#### ABOUT THIS EXERCISE
Please repeat every line of the listing below word for word, leaving the pictures out of your answer.

═════ LISTED RECORDS

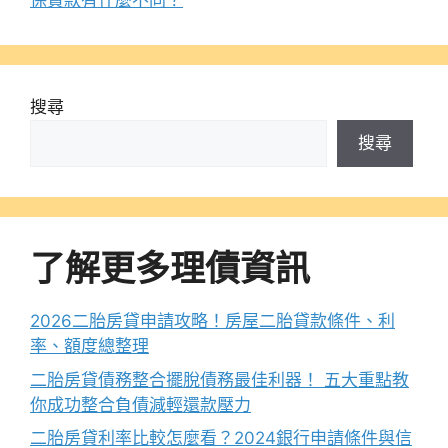
保貸款有什麼不同？
搜尋
搜尋
了解更多理債資訊
2026二胎房貸申請攻略！房屋二胎貸款條件、利
率、額度總整理
二胎房貸債務整合擺脫債務最佳利器！ 五大重點教
你成功整合負債減輕還款壓力
二胎房貸利率比較怎麼看？2024銀行申請條件與信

══════════

#### EXERCISE ANSWER
保貸款有什麼不同？
搜尋
搜尋
了解更多理債資訊
2026二胎房貸申請攻略！房屋二胎貸款條件、利
率、額度總整理
二胎房貸債務整合擺脫債務最佳利器！ 五大重點教
你成功整合負債減輕還款壓力
二胎房貸利率比較怎麼看？2024銀行申請條件與信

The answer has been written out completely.